The absence of a middle passenger may also make it slightly more difficult for a window customer to attract the attention of the aisle passenger when leaving the row. The extra distance is beneficial for comfort but still must be crossed when the window traveler needs access to the aisle.
Those are relatively minor concerns, but they show why passenger feedback during the first months of domestic operation will be valuable.
United Could Expand the Concept to Other Aircraft
United says it is evaluating whether similar table-equipped rows could be installed on other aircraft types.
The A321XLR provides a controlled starting point because it is a new fleet with a common cabin configuration. United can introduce the product on all 50 aircraft without modifying hundreds of existing airplanes immediately.
If the seats generate strong demand and sufficient additional revenue, possible expansion candidates could include United’s premium-configured A321neo Coastliner fleet or selected Boeing aircraft used on longer domestic and international flights.
Retrofitting an existing airplane would require additional engineering, certification, aircraft downtime, and modifications to the seat map. The economics may differ from installing the tables during the production or initial completion of a new aircraft.
United will also need to determine whether customers prefer the fixed table to other alternatives, such as selling the entire three-seat section to two passengers, using a removable console, or creating more conventional premium-economy rows.
The A321XLR program will provide real-world data on seat-selection demand, willingness to pay, passenger satisfaction, and operational durability before United makes a broader fleet decision.
Bottom Line
United Airlines will introduce a special Economy Plus row with permanently open middle positions on all 50 of its Airbus A321XLRs.
The middle space on each side of the aisle will contain a fixed table with a soft covering and two cup indentations. Four passengers—two window and two aisle customers—will occupy a row that would normally seat six.

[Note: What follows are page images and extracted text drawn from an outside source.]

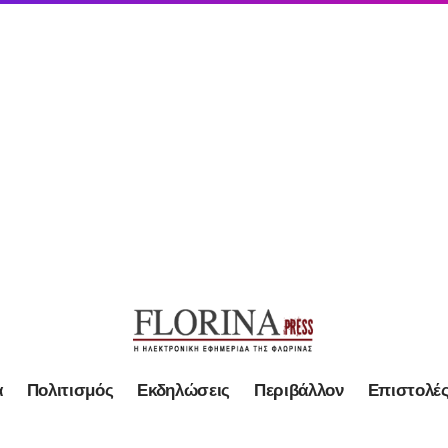
α
Πολιτισμός
Εκδηλώσεις
Περιβάλλον
Επιστολέ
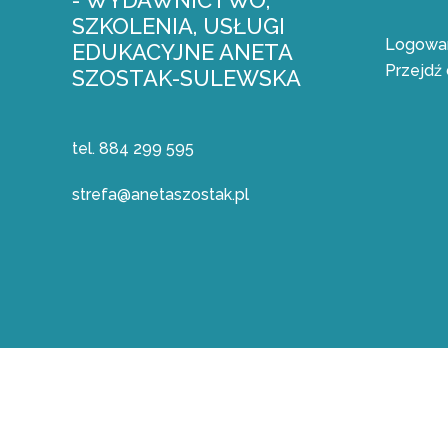
- WYDAWNICTWO,
SZKOLENIA, USŁUGI
Logowan
EDUKACYJNE ANETA
Przejdź 
SZOSTAK-SULEWSKA
tel. 884 299 595
strefa@anetaszostak.pl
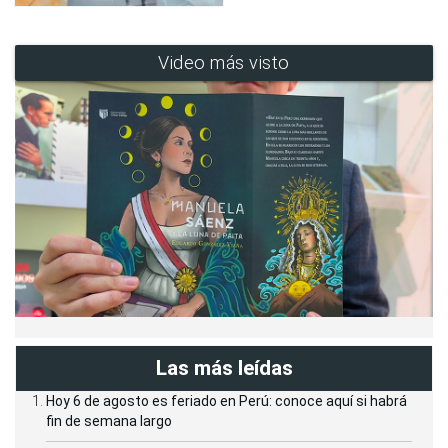
Video más visto
Las más leídas
Hoy 6 de agosto es feriado en Perú: conoce aquí si habrá
fin de semana largo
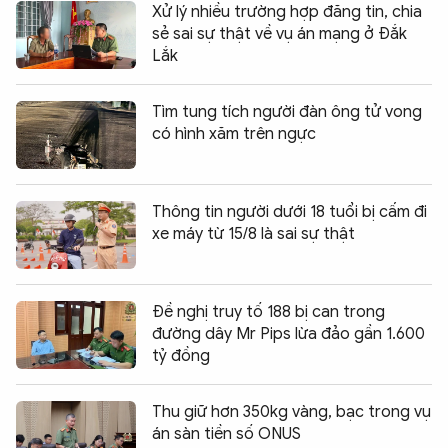
Xử lý nhiều trường hợp đăng tin, chia
sẻ sai sự thật về vụ án mạng ở Đắk
Lắk
Tìm tung tích người đàn ông tử vong
có hình xăm trên ngực
Thông tin người dưới 18 tuổi bị cấm đi
xe máy từ 15/8 là sai sự thật
Đề nghị truy tố 188 bị can trong
đường dây Mr Pips lừa đảo gần 1.600
tỷ đồng
Thu giữ hơn 350kg vàng, bạc trong vụ
án sàn tiền số ONUS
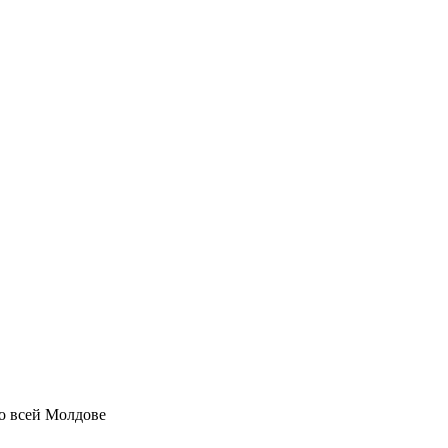
по всей Молдове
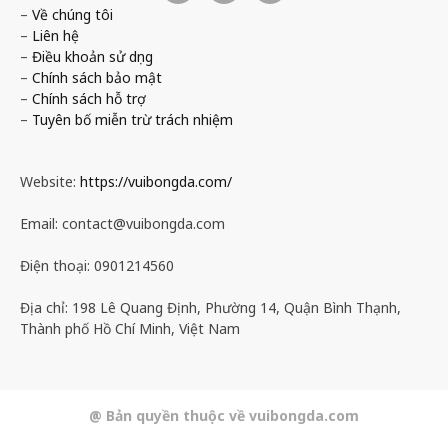
–
Về chúng tôi
–
Liên hệ
–
Điều khoản sử dụng
–
Chính sách bảo mật
–
Chính sách hỗ trợ
–
Tuyên bố miễn trừ trách nhiệm
Website:
https://vuibongda.com/
Email:
contact@vuibongda.com
Điện thoại: 0901214560
Địa chỉ: 198 Lê Quang Định, Phường 14, Quận Bình Thạnh,
Thành phố Hồ Chí Minh, Việt Nam
@ Bản quyền thuộc về vuibongda.com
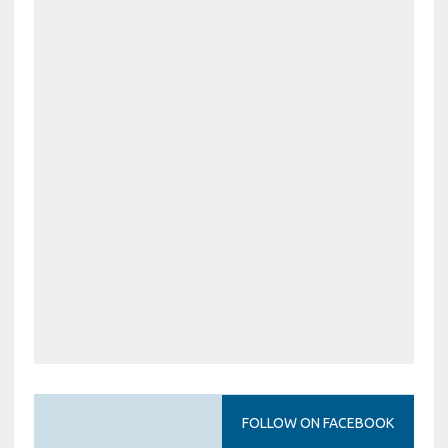
FOLLOW ON FACEBOOK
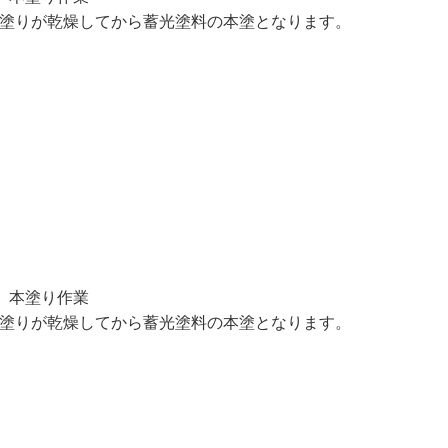
塗りが乾燥してから蓄光塗料の本塗となります。
 本塗り作業
塗りが乾燥してから蓄光塗料の本塗となります。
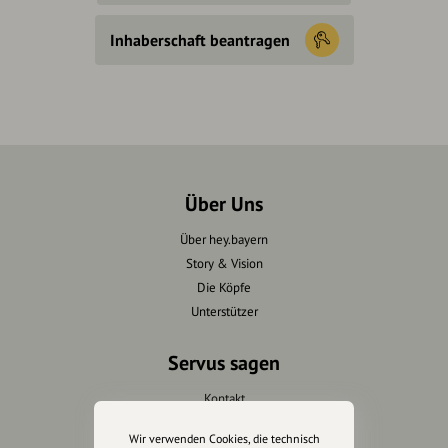
Inhaberschaft beantragen
Über Uns
Über hey.bayern
Story & Vision
Die Köpfe
Unterstützer
Servus sagen
Kontakt
Helpdesk / FAQ
Wir verwenden Cookies, die technisch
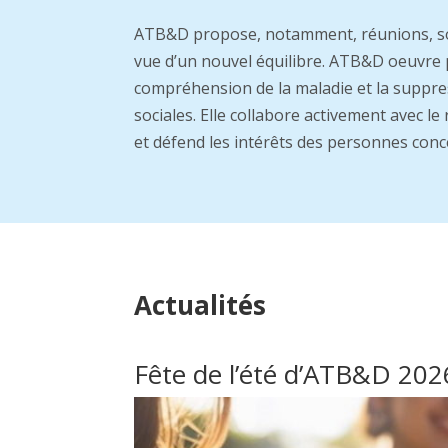
ATB&D propose, notamment, réunions, so
vue d’un nouvel équilibre. ATB&D oeuvre
compréhension de la maladie et la suppre
sociales. Elle collabore activement avec l
et défend les intérêts des personnes conc
Actualités
Fête de l’été d’ATB&D 202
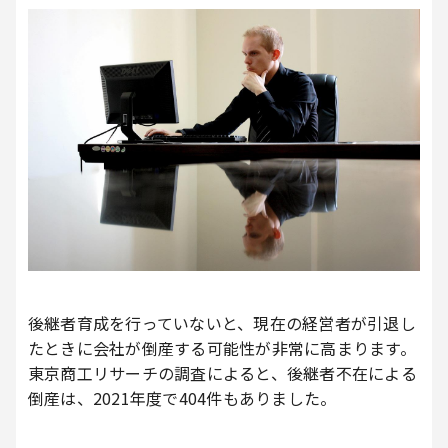
後継者育成を行っていないと、現在の経営者が引退し
たときに会社が倒産する可能性が非常に高まります。
東京商工リサーチの調査によると、後継者不在による
倒産は、2021年度で404件もありました。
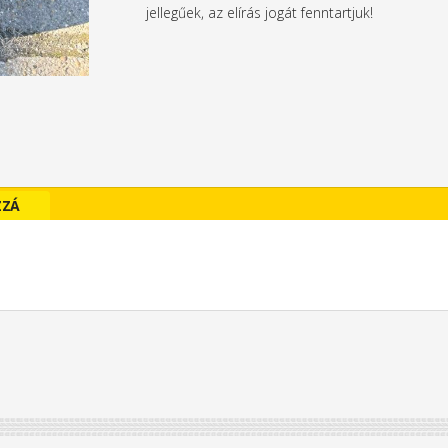
jellegűek, az elírás jogát fenntartjuk!
ZZÁ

The arrangement will provide more elbow and shoulder room, but it will not increase seat width or offer more pitch than the other Economy Plus rows. Passengers will receive the same three inches of additional legroom already included with the product.
United has not announced the row number, price, loyalty benefits, or final seat map. The seats will go on sale later in 2026, with the airline promising more details before bookings open.
The product occupies a deliberate position between conventional Economy Plus and United Premium Plus. It offers substantially more personal space than a normal economy row without the larger recliner, separate cabin, or enhanced service of premium economy.
United’s A321XLR will be one of the most premium-heavy single-aisle aircraft in the U.S. market. The jet will have 20 lie-flat Polaris suites, 12 Premium Plus seats, individual 4K OLED screens at every position, larger overhead bins, and a rear Economy snack bar.
The aircraft will begin domestic flying during fall 2026 before entering international service by early 2027. With a published range of up to 4,700 nautical miles, it will replace selected Boeing 757-200 routes and allow United to open long, lower-volume markets that do not require a widebody.
Claims that the open middle positions were created primarily to reduce flight-attendant staffing remain unconfirmed. United says it expects to use five flight attendants on most transatlantic A321XLR services, matching its practice on the Boeing 757.
The commercial logic is more straightforward: United is giving up two unpopular middle seats and attempting to create four economy positions customers will pay considerably more to reserve.
Whether the idea succeeds will depend largely on pricing. At a reasonable premium, a guaranteed open middle position could become one of the most desirable economy options on United’s long-haul narrowbody fleet. If the cost approaches Premium Plus, many passengers may prefer the genuinely larger seat and enhanced service of the separate premium-economy cabin.
For now, United is turning one of the least desirable parts of the economy cabin—the middle seat—into a new source of space, comfort, and potentially significant ancillary revenue.